The delimiter of the data block is evaluated using the clevercsv
module (unless specified).
Multiple column headers will be flattened.
from echemdbconverters.baseloader import BaseLoader
csv = BaseLoader(file, header_lines=6,
column_header_lines=2,
delimiters=None,
decimal=None)
csv.df
t / s | E / V | j / A/cm2 | |
---|---|---|---|
0 | 0 | 0 | 0 |
1 | 1 | 1 | 1 |
2 | 2 | 2 | 2 |
All parts of the file are accessible from the API for further use. For example the extraction of metadata from the header.
print(csv.header.read())
# I am messy data
Random stuff
maybe metadata : 3
in different formats = abc123
hopefully, some information
on where the data block starts!
print(csv.column_headers.read())
t E j
s V A/cm2
print(csv.data.read())
0 0 0
1 1 1
2 2 2
The data can also be converted into frictionless Data Packages using the CLI.
Note
The input and output files for and from the following commands can be found in the test folder of the repository.
The CLI only works for standard CSV without header and a single column header line, and specific converters summarized above.
A “standard” CSV
!echemdbconverters csv ../test/data/default.csv --outdir ../test/generated
/home/runner/work/echemdb-converters/echemdb-converters/.pixi/envs/dev/lib/python3.12/site-packages/stringcase.py:247: SyntaxWarning: invalid escape sequence '\W'
return re.sub("\W+", "", string)
A specific file type, including additional YAML metadata.

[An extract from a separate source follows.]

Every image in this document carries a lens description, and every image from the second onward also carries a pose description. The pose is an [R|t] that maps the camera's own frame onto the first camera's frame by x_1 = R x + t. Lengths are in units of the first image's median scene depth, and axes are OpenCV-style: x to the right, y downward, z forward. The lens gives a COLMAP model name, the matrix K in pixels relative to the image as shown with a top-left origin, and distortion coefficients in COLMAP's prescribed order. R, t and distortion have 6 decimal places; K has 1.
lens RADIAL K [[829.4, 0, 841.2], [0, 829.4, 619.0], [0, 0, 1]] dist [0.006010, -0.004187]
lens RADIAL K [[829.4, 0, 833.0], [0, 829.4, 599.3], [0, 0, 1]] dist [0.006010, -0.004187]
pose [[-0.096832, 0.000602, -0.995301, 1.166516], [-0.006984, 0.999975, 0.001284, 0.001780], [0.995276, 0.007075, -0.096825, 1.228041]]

!echemdbconverters csv ../test/data/eclab_cv.mpt --device eclab --metadata ../test/data/eclab_cv.mpt.metadata --outdir ../test/generated
Further usage
Use echemdbs’ unitpackage
to browse, modify and visualize the Data Packages.

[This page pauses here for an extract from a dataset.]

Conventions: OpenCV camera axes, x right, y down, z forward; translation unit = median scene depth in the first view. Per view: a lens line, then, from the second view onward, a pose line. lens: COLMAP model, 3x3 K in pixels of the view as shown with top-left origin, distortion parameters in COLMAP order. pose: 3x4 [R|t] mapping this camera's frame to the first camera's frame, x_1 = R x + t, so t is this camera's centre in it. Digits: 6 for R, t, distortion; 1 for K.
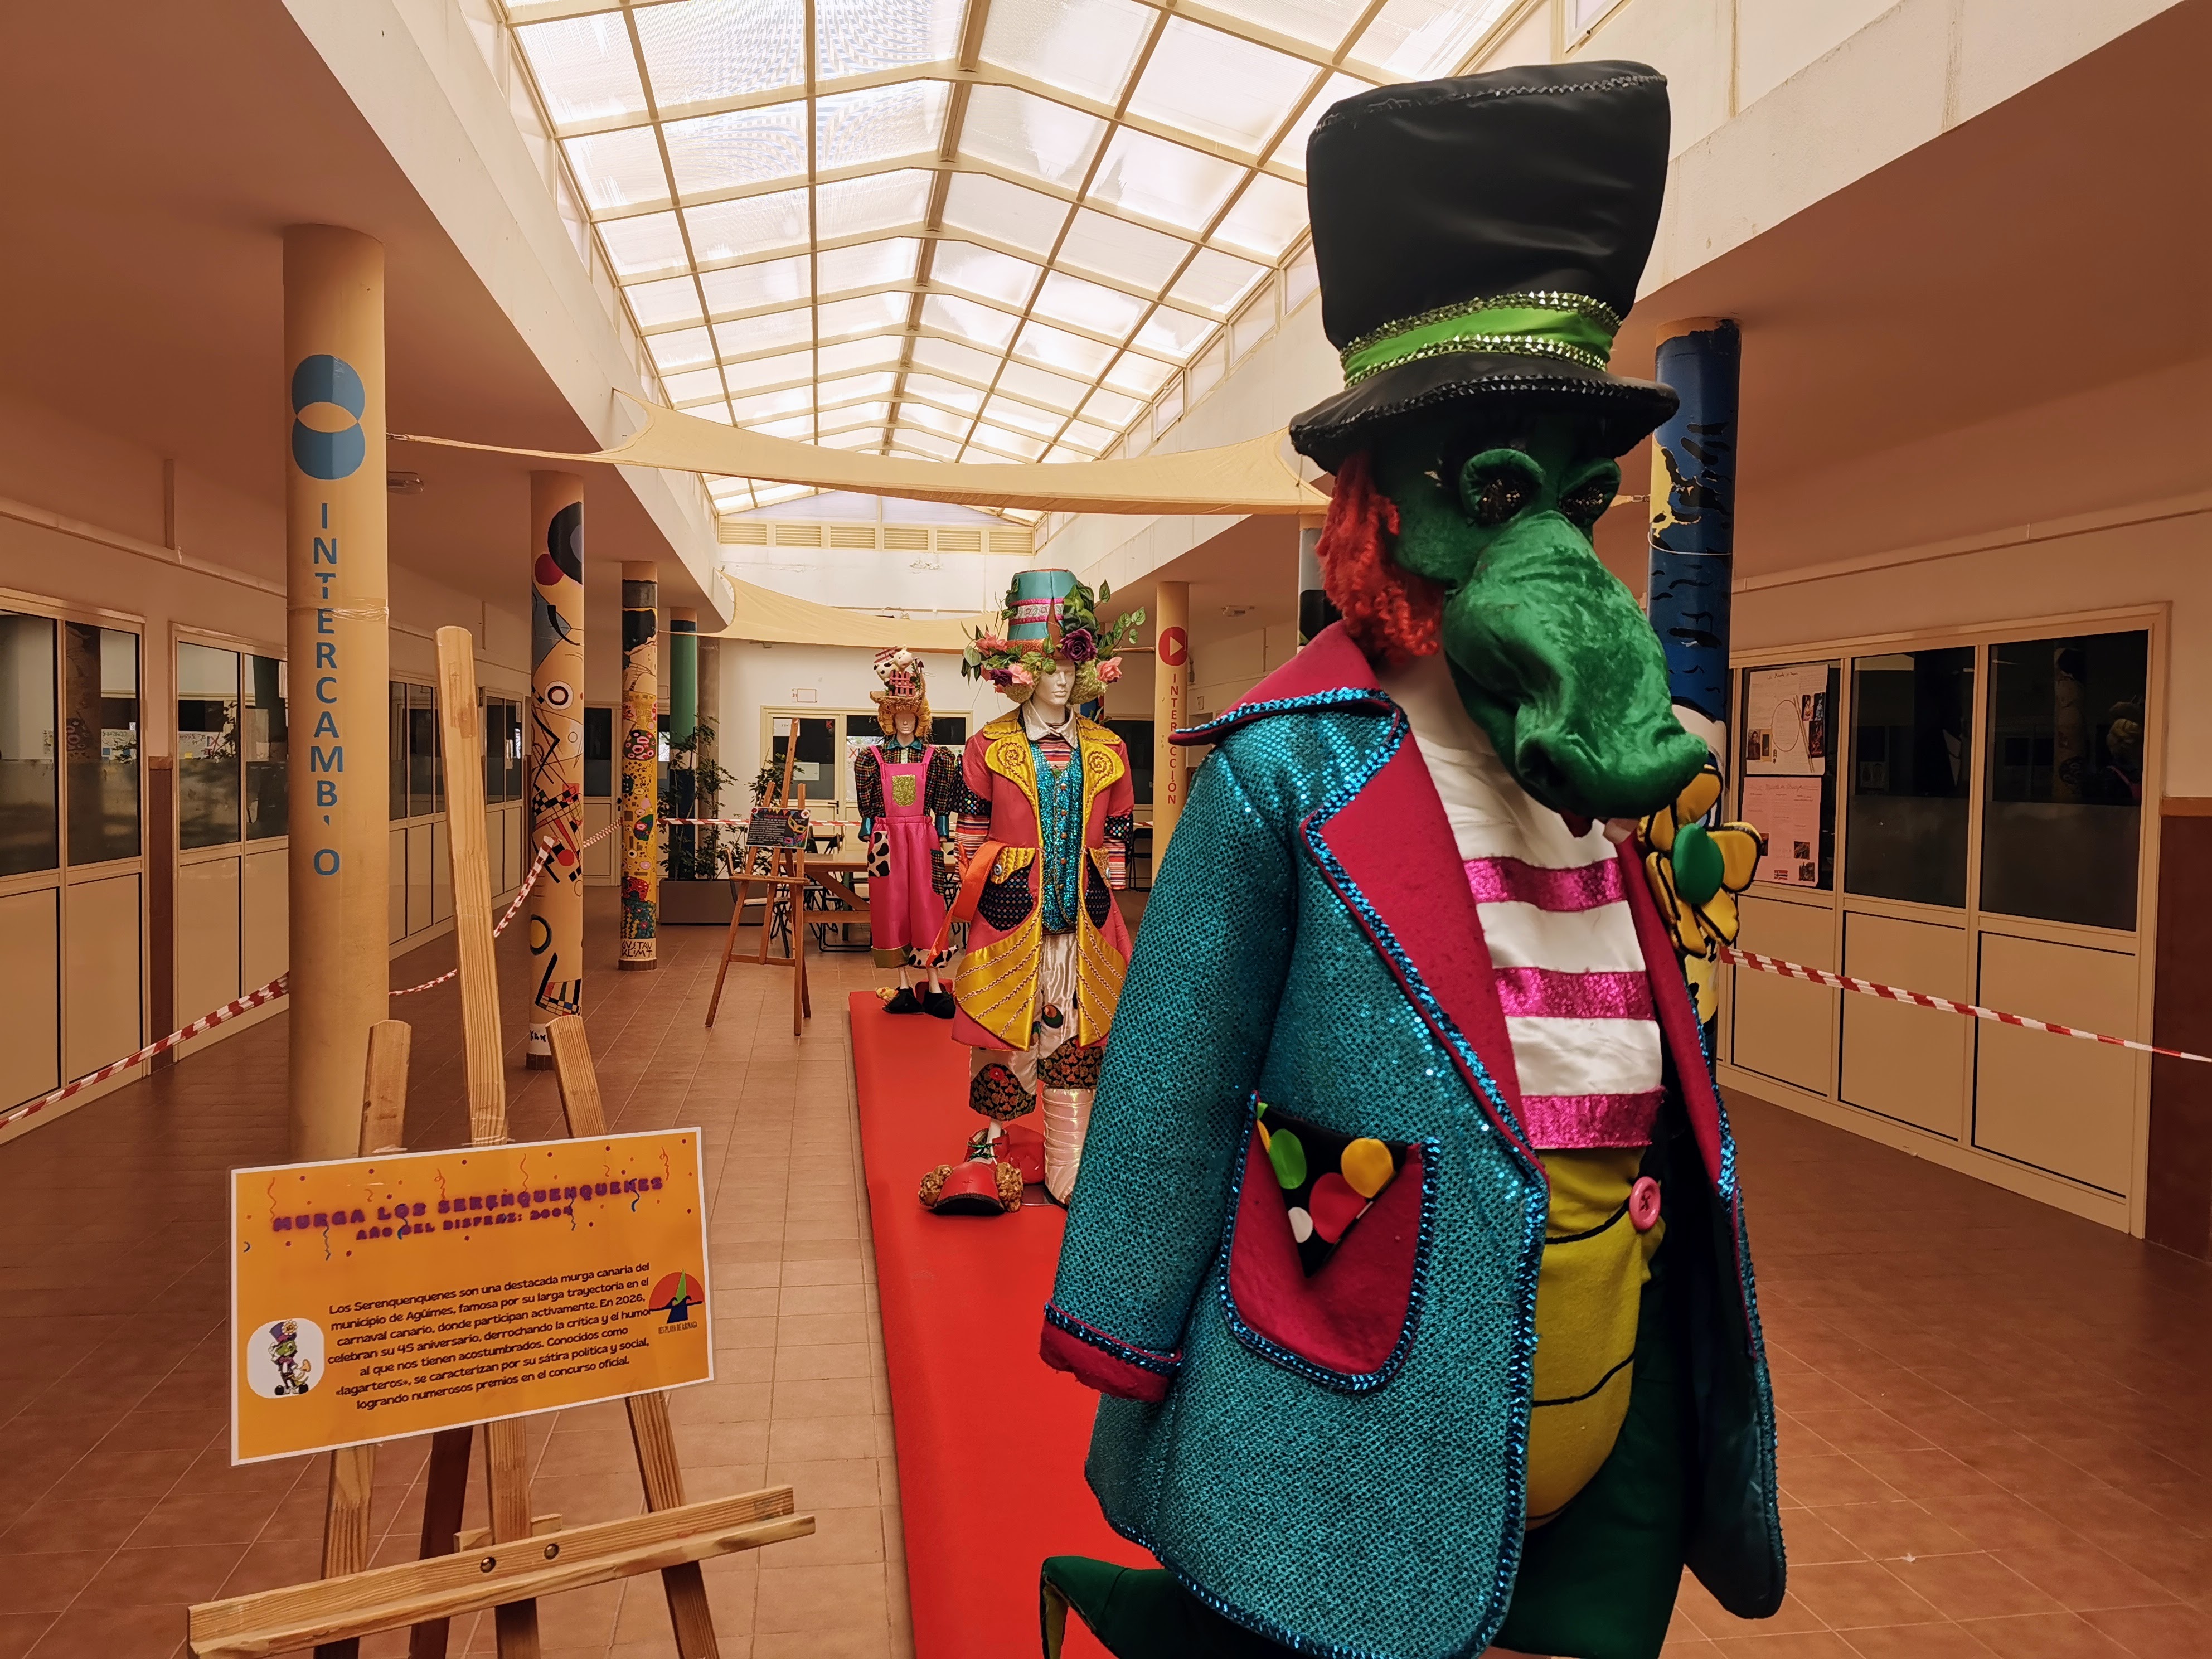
lens RADIAL K [[1733.7, 0, 1127.8], [0, 1733.7, 843.1], [0, 0, 1]] dist [0.047725, -0.000677]
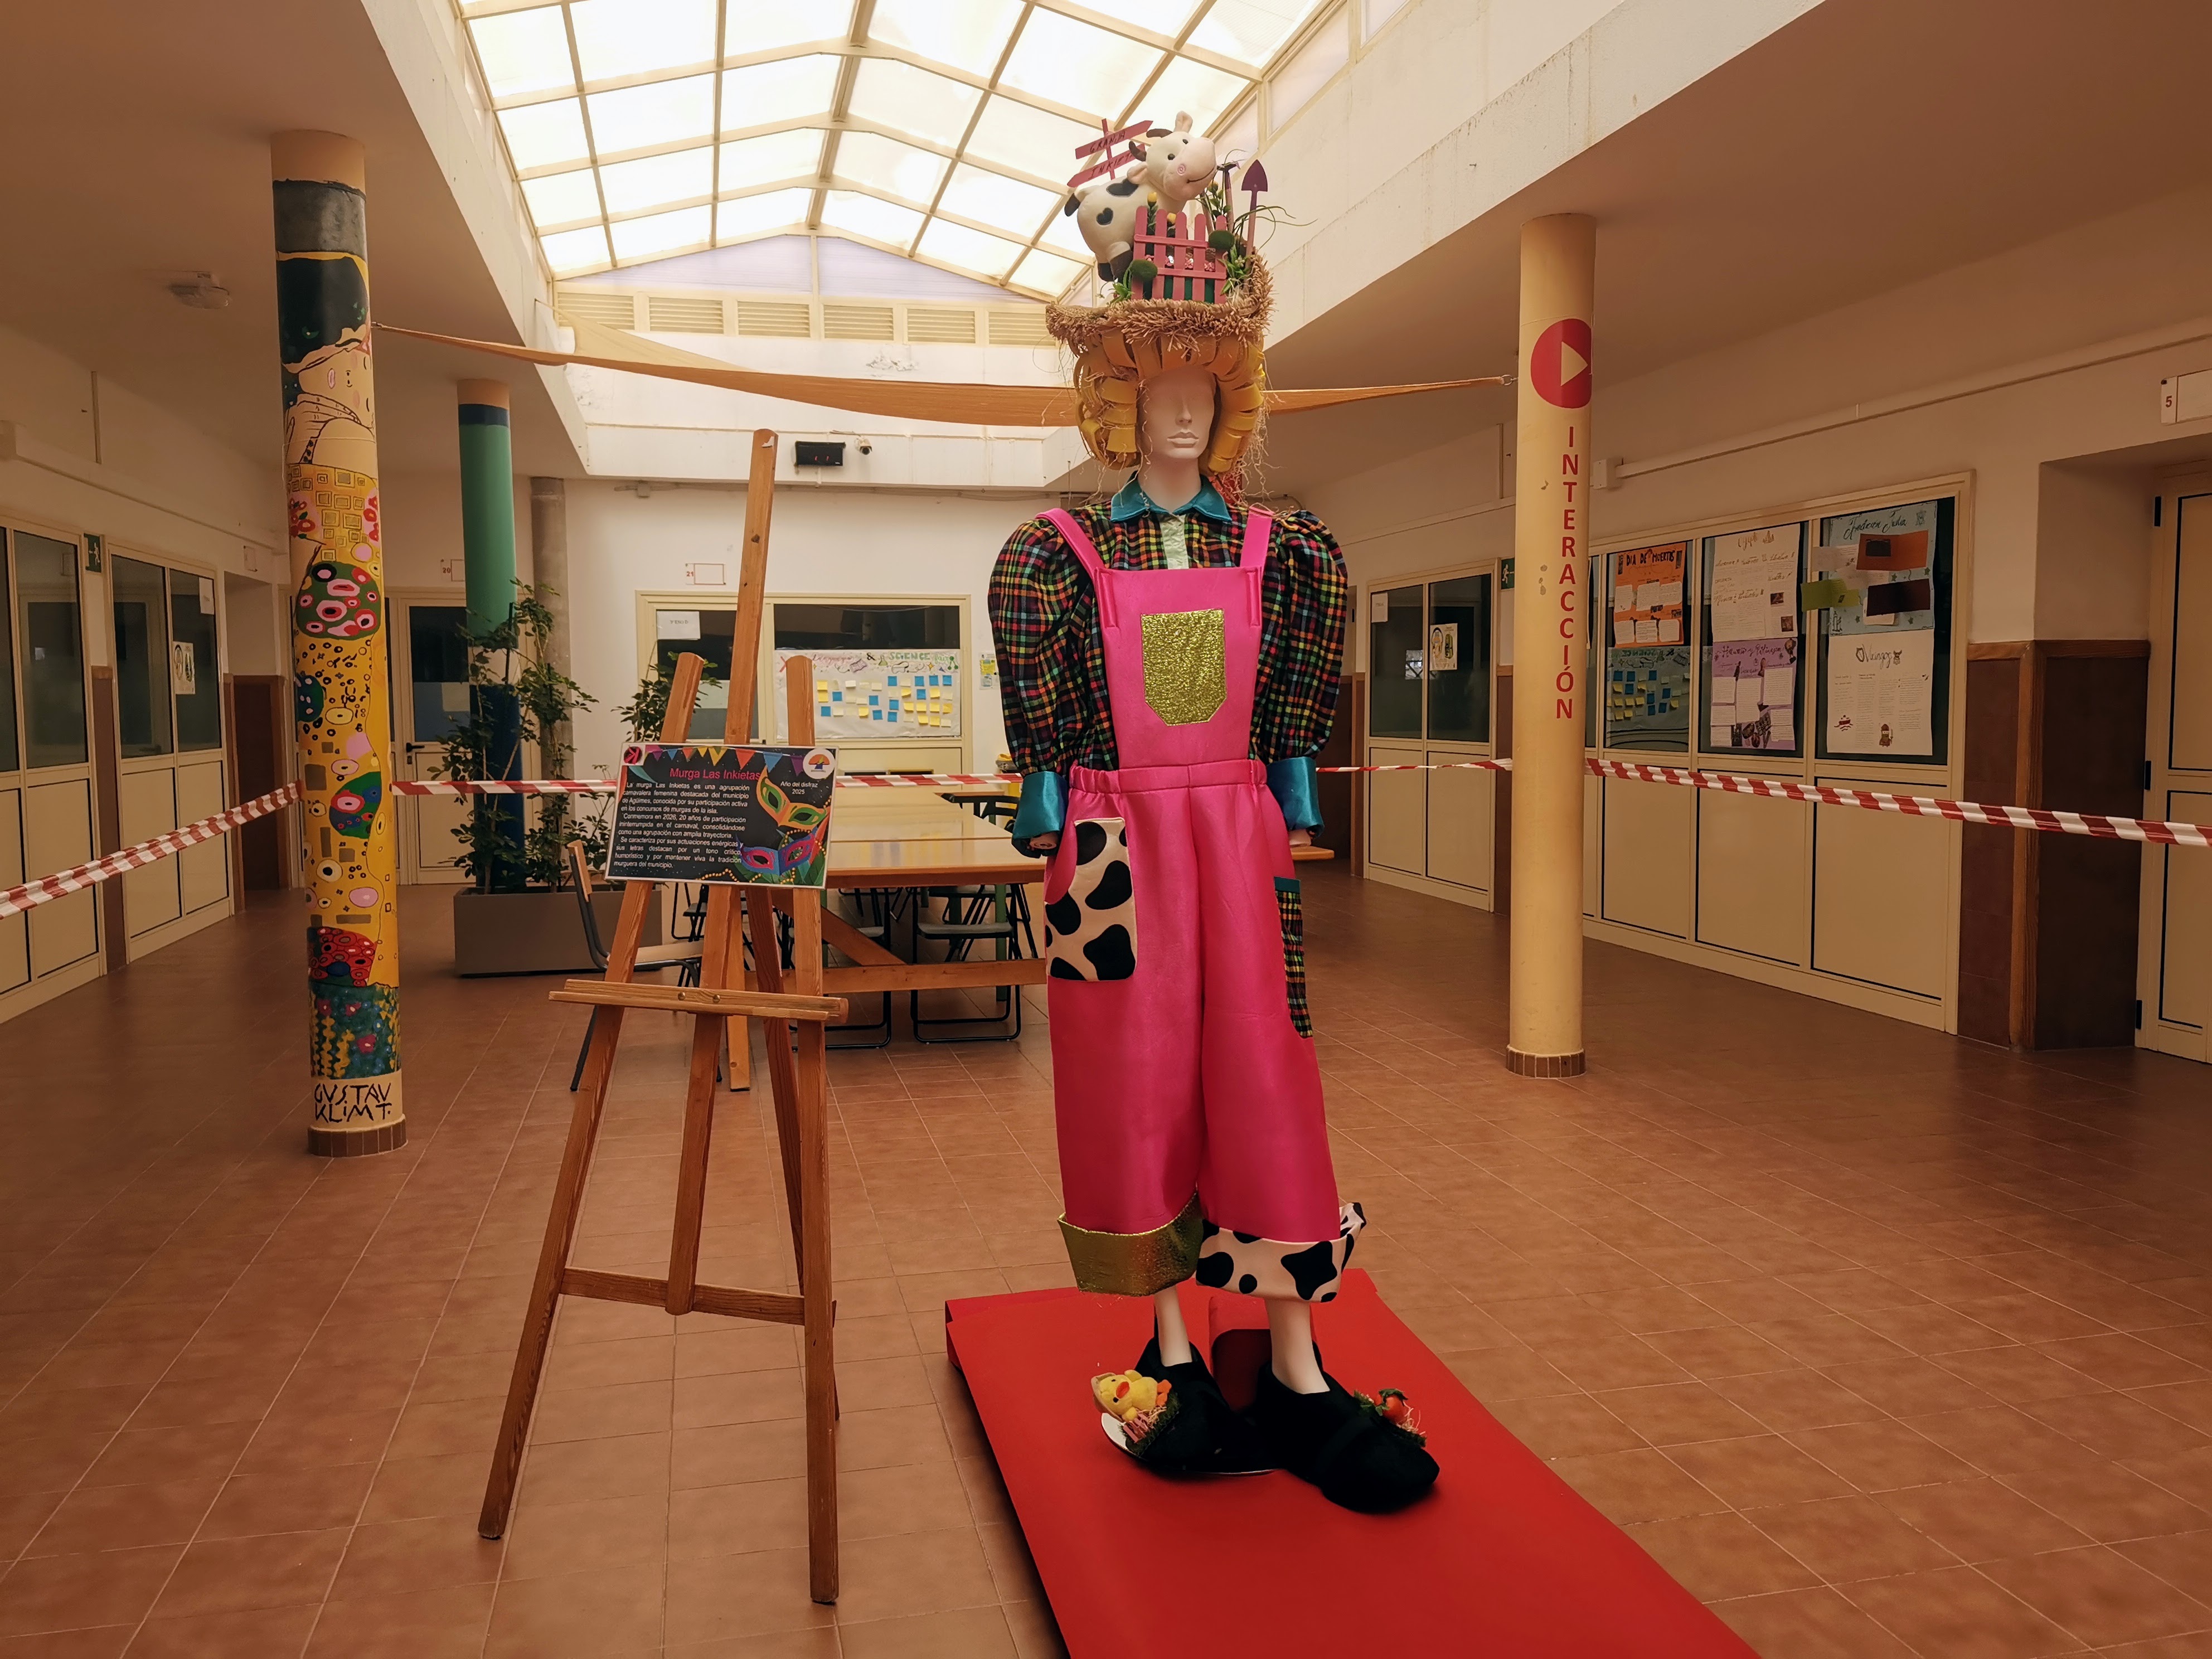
lens RADIAL K [[1733.7, 0, 1104.2], [0, 1733.7, 837.6], [0, 0, 1]] dist [0.047725, -0.000677]
pose [[0.998241, -0.027861, 0.052337, -0.125994], [0.026154, 0.999113, 0.033013, -0.010370], [-0.053211, -0.031586, 0.998084, 0.585076]]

from unitpackage.collection import Collection
db = Collection.from_local('../test/generated')
entry = db['eclab_cv']
entry
Entry('eclab_cv')
Installation
This package is available on PiPY and can be installed with pip:
pip install echemdbconverters
See the installation instructions for further details.
License
The contents of this repository are licensed under the GNU General Public License v3.0 or, at your option, any later version.